The synthetic nature of the training data ensures an unbiased and evenly distributed dataset. Human bias to items positioning, grouping or selection can be almost entirely ruled out. This also shows in the statistical analysis of the training dataset.
The items are distributed evenly across the image. All classes have a similar amount of occurrences in the dataset. The width and height of the classes are less evenly distributed. This is the plain result of the shape of the McDonalds packaging and should not influence the models' performance negatively.
The test dataset was created by hand. While this means that the distribution among classes is less even than with the synthetic dataset, we still tried to minimize the bias and create an evenly distributed dataset.
The class mc_flurry
was scratched last minute from the test dataset.
This was more logistical than a technical decision since the temperature
in Karlsruhe at that time transformed a McFlurry into a McMilkshake
within minutes, so difficult decisions had to be made.
Apart from the McFlurry, classes are roughly evenly distributed and all classes contain at least a few different samples so the model's performance can be sufficiently evaluated.
Possible Extensions
In a real-world environment, the synthetic dataset allows a rapid adaption of the model to an ever-changing menu. By adding images of new menu items to the synthetic data generator, new training datasets can be created instantaneously with little to no human input.

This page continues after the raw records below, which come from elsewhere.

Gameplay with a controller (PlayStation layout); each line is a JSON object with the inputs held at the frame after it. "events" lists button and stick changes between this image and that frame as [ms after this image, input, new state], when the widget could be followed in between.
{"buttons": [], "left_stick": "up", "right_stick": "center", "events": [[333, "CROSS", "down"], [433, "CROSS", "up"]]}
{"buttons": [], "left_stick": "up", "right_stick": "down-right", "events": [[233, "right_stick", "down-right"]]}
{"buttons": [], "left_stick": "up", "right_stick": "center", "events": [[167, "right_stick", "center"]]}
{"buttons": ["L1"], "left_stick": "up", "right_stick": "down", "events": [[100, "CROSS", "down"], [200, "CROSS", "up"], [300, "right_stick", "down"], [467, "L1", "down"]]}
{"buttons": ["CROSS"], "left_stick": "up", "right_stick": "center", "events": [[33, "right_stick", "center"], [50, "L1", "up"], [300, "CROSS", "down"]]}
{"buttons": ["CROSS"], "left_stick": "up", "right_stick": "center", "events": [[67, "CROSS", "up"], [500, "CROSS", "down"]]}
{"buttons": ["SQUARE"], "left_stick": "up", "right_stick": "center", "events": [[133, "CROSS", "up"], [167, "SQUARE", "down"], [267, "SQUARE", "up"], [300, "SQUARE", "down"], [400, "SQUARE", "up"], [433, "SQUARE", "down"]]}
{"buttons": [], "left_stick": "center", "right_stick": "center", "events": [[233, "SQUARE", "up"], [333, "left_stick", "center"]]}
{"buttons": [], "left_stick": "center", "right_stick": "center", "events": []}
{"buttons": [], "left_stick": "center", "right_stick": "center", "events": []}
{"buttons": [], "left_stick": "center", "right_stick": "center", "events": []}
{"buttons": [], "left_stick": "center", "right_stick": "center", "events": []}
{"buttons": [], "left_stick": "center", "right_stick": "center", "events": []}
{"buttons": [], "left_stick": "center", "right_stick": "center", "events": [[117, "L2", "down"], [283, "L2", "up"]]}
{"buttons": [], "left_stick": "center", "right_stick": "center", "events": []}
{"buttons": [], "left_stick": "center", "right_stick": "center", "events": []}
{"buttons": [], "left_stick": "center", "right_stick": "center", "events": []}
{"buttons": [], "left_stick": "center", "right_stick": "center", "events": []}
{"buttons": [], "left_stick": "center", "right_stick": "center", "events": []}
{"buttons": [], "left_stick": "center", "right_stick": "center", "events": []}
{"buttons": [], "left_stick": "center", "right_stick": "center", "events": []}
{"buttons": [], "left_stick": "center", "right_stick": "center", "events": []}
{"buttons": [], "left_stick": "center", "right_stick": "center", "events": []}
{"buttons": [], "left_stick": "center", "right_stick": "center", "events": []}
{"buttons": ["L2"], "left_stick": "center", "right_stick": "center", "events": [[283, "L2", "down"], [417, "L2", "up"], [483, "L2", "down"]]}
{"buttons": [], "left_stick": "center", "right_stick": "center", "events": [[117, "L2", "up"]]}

Especially large QSR chains may benefit from this approach as vector graphics of the menu items and 3D models typically already exist for marketing purposes. By using these images and 3D models the generation of an even more detailed synthetic dataset may be possible. Instead of using simple 2D pixel operations, in real-world 3D renders as training data may further increase model performance by teaching the model about different perspectives and overlaps of items.